== Entries supplied

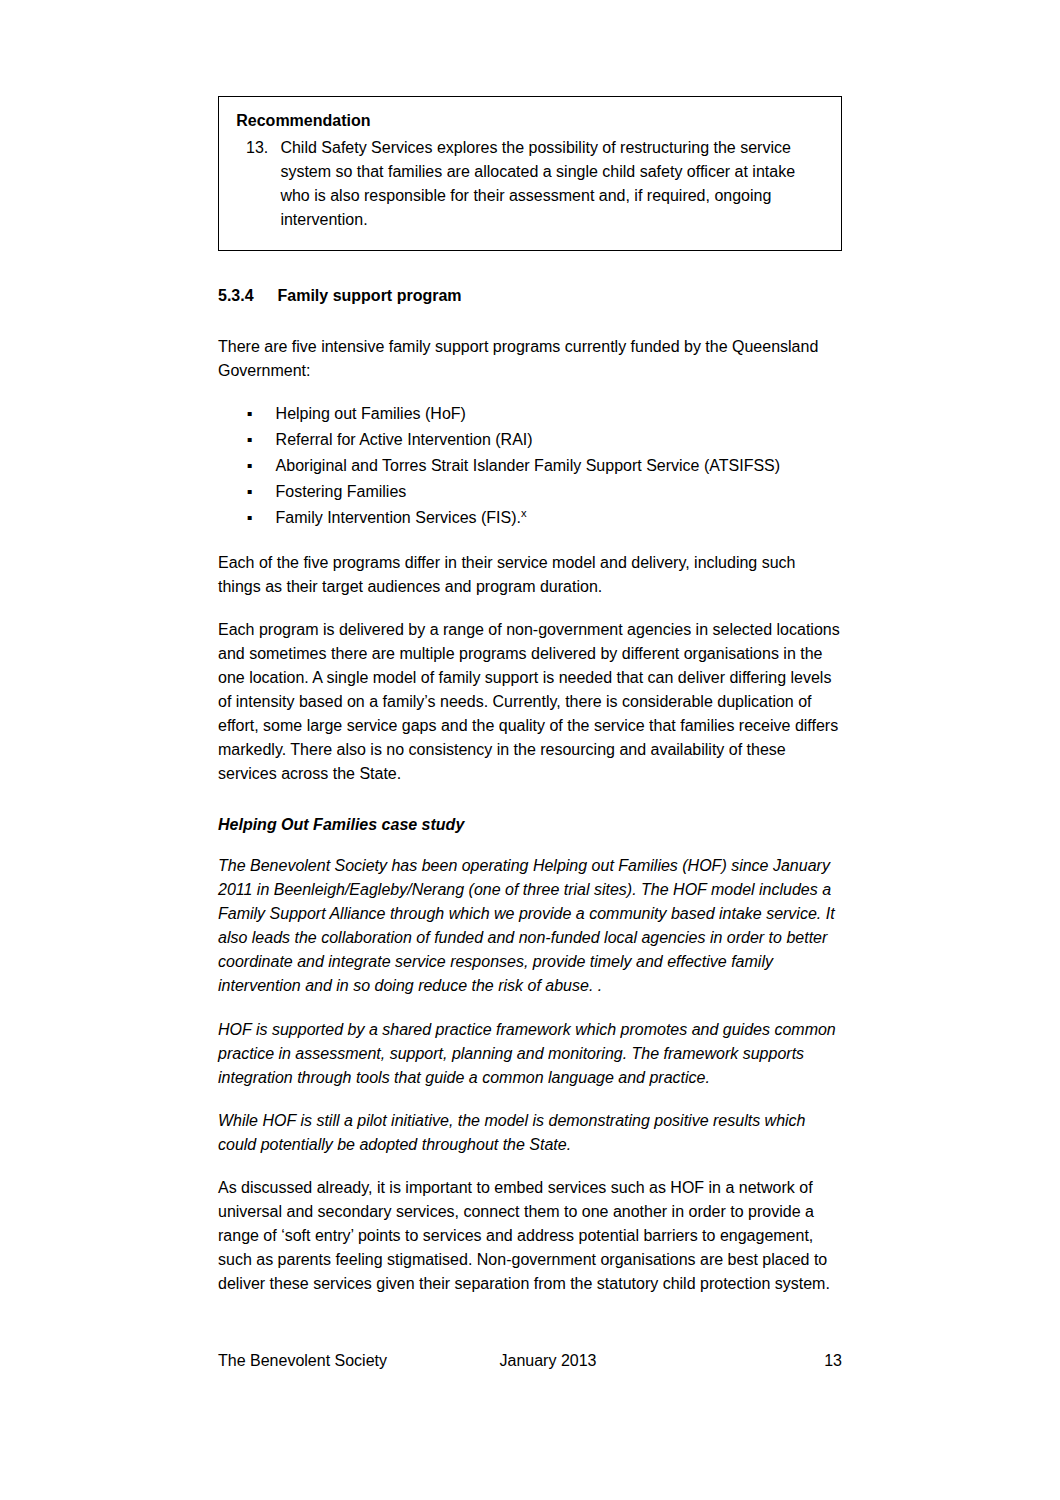Recommendation
Child Safety Services explores the possibility of restructuring the service system so that families are allocated a single child safety officer at intake who is also responsible for their assessment and, if required, ongoing intervention.
5.3.4 Family support program
There are five intensive family support programs currently funded by the Queensland Government:
Helping out Families (HoF)
Referral for Active Intervention (RAI)
Aboriginal and Torres Strait Islander Family Support Service (ATSIFSS)
Fostering Families
Family Intervention Services (FIS).x
Each of the five programs differ in their service model and delivery, including such things as their target audiences and program duration.
Each program is delivered by a range of non-government agencies in selected locations and sometimes there are multiple programs delivered by different organisations in the one location. A single model of family support is needed that can deliver differing levels of intensity based on a family’s needs. Currently, there is considerable duplication of effort, some large service gaps and the quality of the service that families receive differs markedly. There also is no consistency in the resourcing and availability of these services across the State.
Helping Out Families case study
The Benevolent Society has been operating Helping out Families (HOF) since January 2011 in Beenleigh/Eagleby/Nerang (one of three trial sites). The HOF model includes a Family Support Alliance through which we provide a community based intake service. It also leads the collaboration of funded and non-funded local agencies in order to better coordinate and integrate service responses, provide timely and effective family intervention and in so doing reduce the risk of abuse. .
HOF is supported by a shared practice framework which promotes and guides common practice in assessment, support, planning and monitoring. The framework supports integration through tools that guide a common language and practice.
While HOF is still a pilot initiative, the model is demonstrating positive results which could potentially be adopted throughout the State.
As discussed already, it is important to embed services such as HOF in a network of universal and secondary services, connect them to one another in order to provide a range of ‘soft entry’ points to services and address potential barriers to engagement, such as parents feeling stigmatised. Non-government organisations are best placed to deliver these services given their separation from the statutory child protection system.
The Benevolent Society
January 2013
13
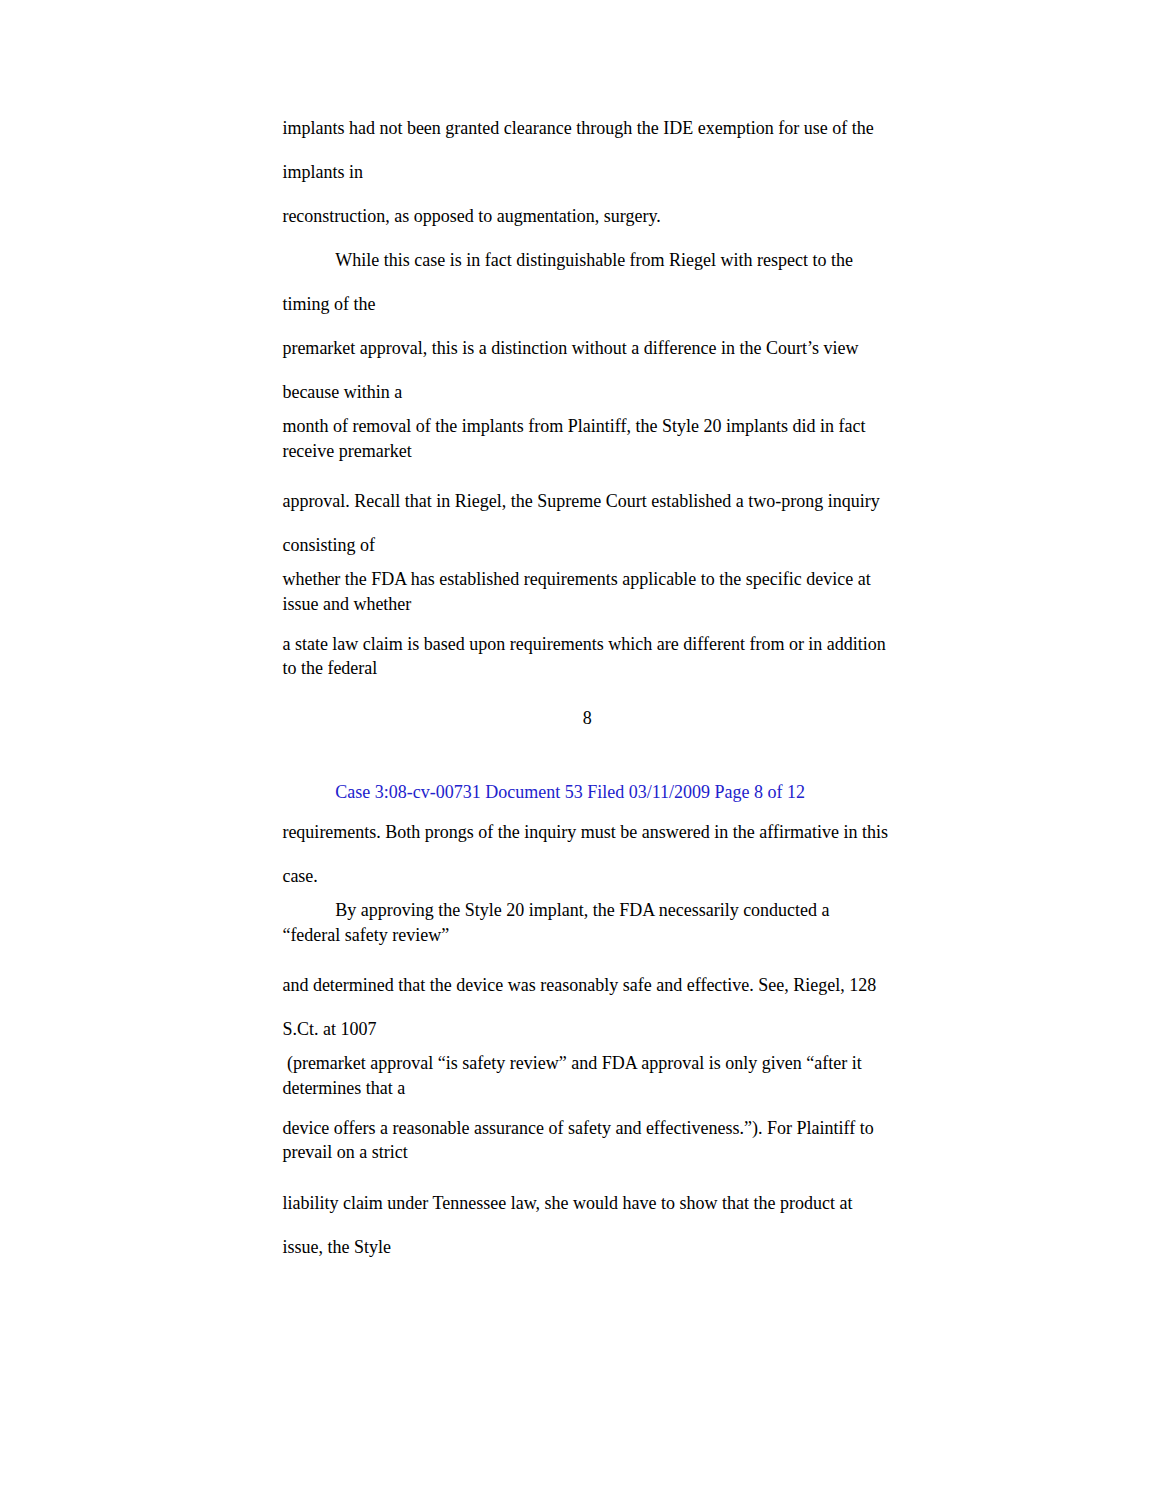implants had not been granted clearance through the IDE exemption for use of the implants in
reconstruction, as opposed to augmentation, surgery.
While this case is in fact distinguishable from Riegel with respect to the timing of the
premarket approval, this is a distinction without a difference in the Court’s view because within a
month of removal of the implants from Plaintiff, the Style 20 implants did in fact receive premarket
approval. Recall that in Riegel, the Supreme Court established a two-prong inquiry consisting of
whether the FDA has established requirements applicable to the specific device at issue and whether
a state law claim is based upon requirements which are different from or in addition to the federal
8
Case 3:08-cv-00731 Document 53 Filed 03/11/2009 Page 8 of 12
requirements. Both prongs of the inquiry must be answered in the affirmative in this case.
By approving the Style 20 implant, the FDA necessarily conducted a “federal safety review”
and determined that the device was reasonably safe and effective. See, Riegel, 128 S.Ct. at 1007
(premarket approval “is safety review” and FDA approval is only given “after it determines that a
device offers a reasonable assurance of safety and effectiveness.”). For Plaintiff to prevail on a strict
liability claim under Tennessee law, she would have to show that the product at issue, the Style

====

Your assignment »
Scan the records above for the word "such". Show each line in which it appears.

Solution for this exercise »
Each of the five programs differ in their service model and delivery, including such things as their target audiences and program duration.
As discussed already, it is important to embed services such as HOF in a network of universal and secondary services, connect them to one another in order to provide a range of ‘soft entry’ points to services and address potential barriers to engagement, such as parents feeling stigmatised. Non-government organisations are best placed to deliver these services given their separation from the statutory child protection system.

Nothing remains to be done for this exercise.